Instructions to follow: Return the data exactly, with all pictures removed.

Data:
____

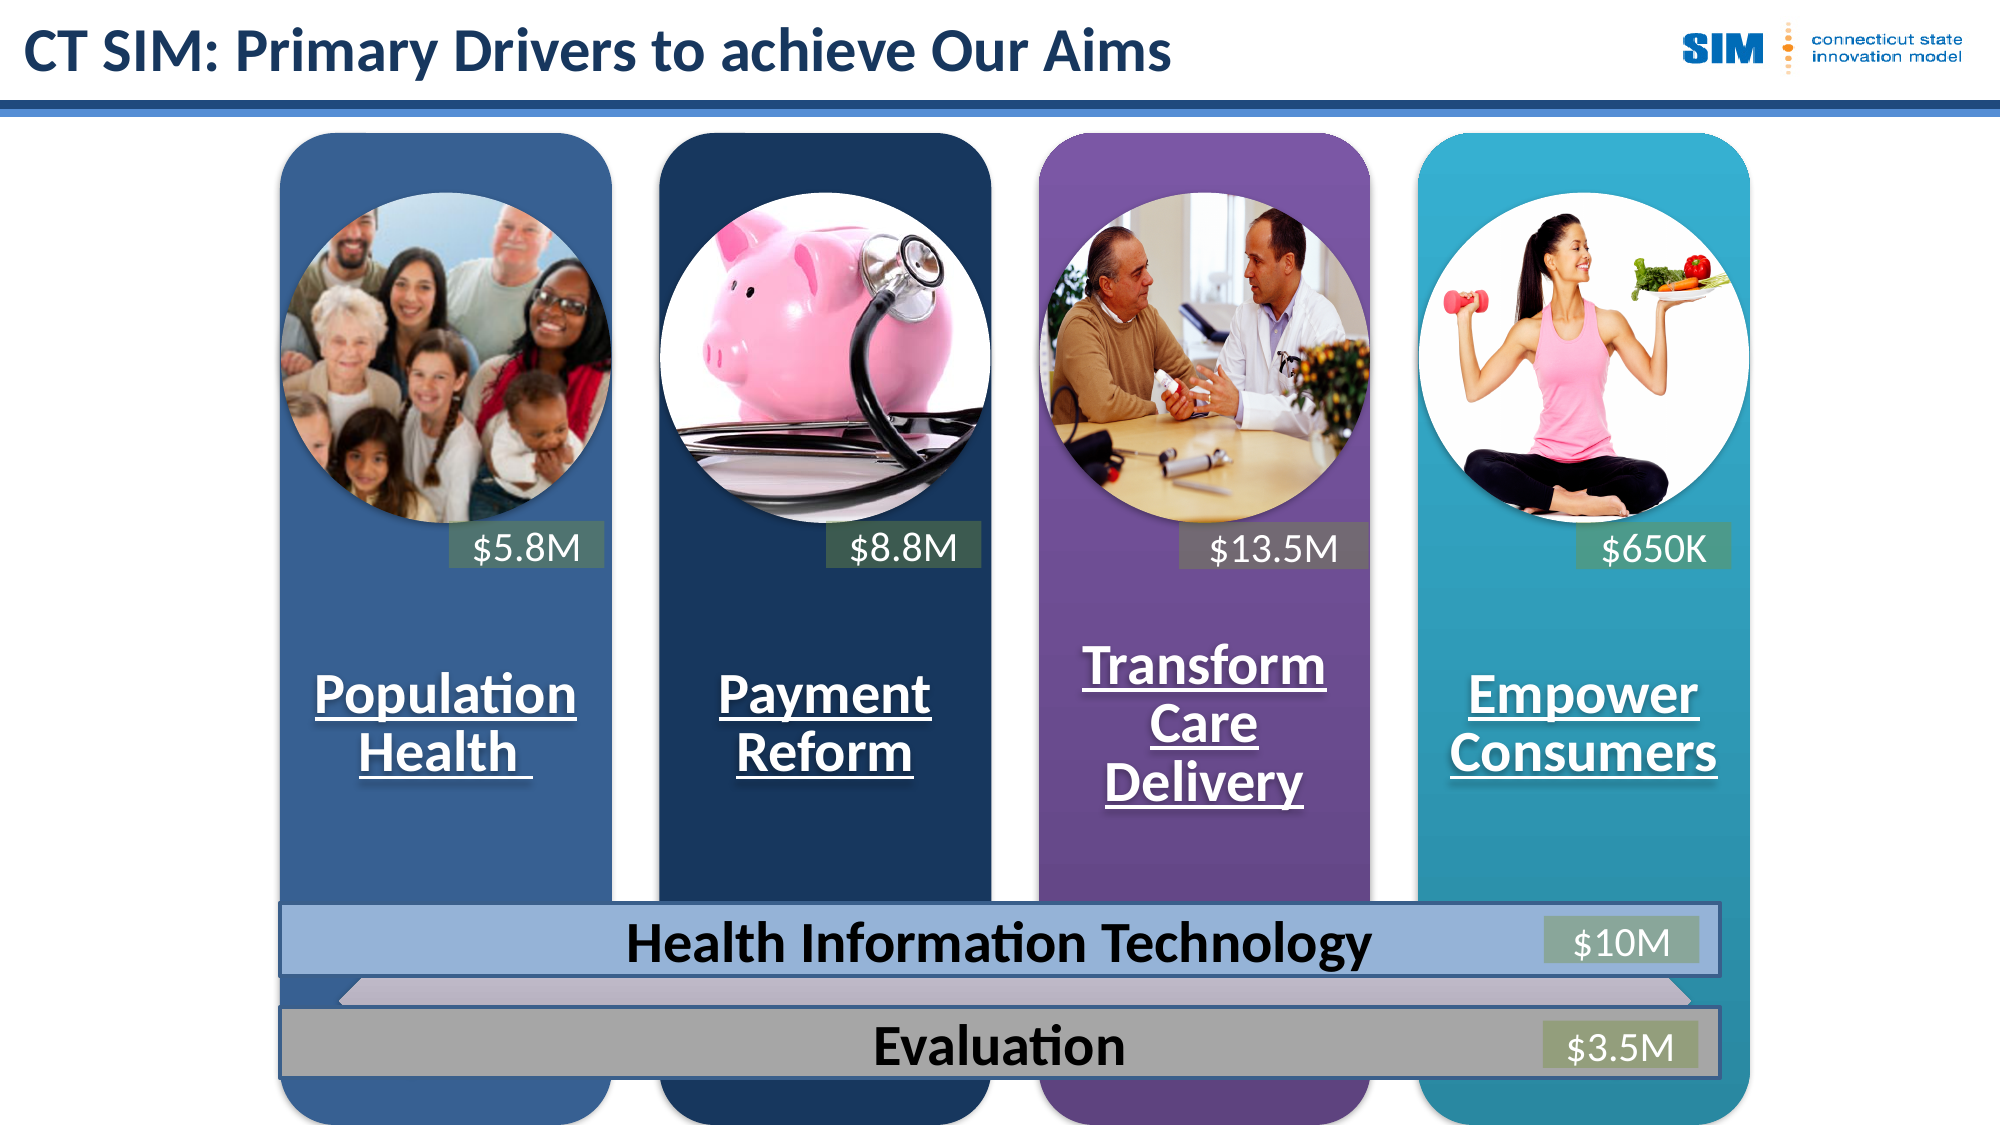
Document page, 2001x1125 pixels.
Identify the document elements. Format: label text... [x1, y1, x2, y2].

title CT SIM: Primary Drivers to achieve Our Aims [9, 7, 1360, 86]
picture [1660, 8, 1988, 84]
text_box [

____

Reply:
Document page, 2001x1125 pixels.
Identify the document elements. Format: label text... [x1, y1, x2, y2].

title CT SIM: Primary Drivers to achieve Our Aims [9, 7, 1360, 86]
picture [1660, 8, 1988, 84]
text_box [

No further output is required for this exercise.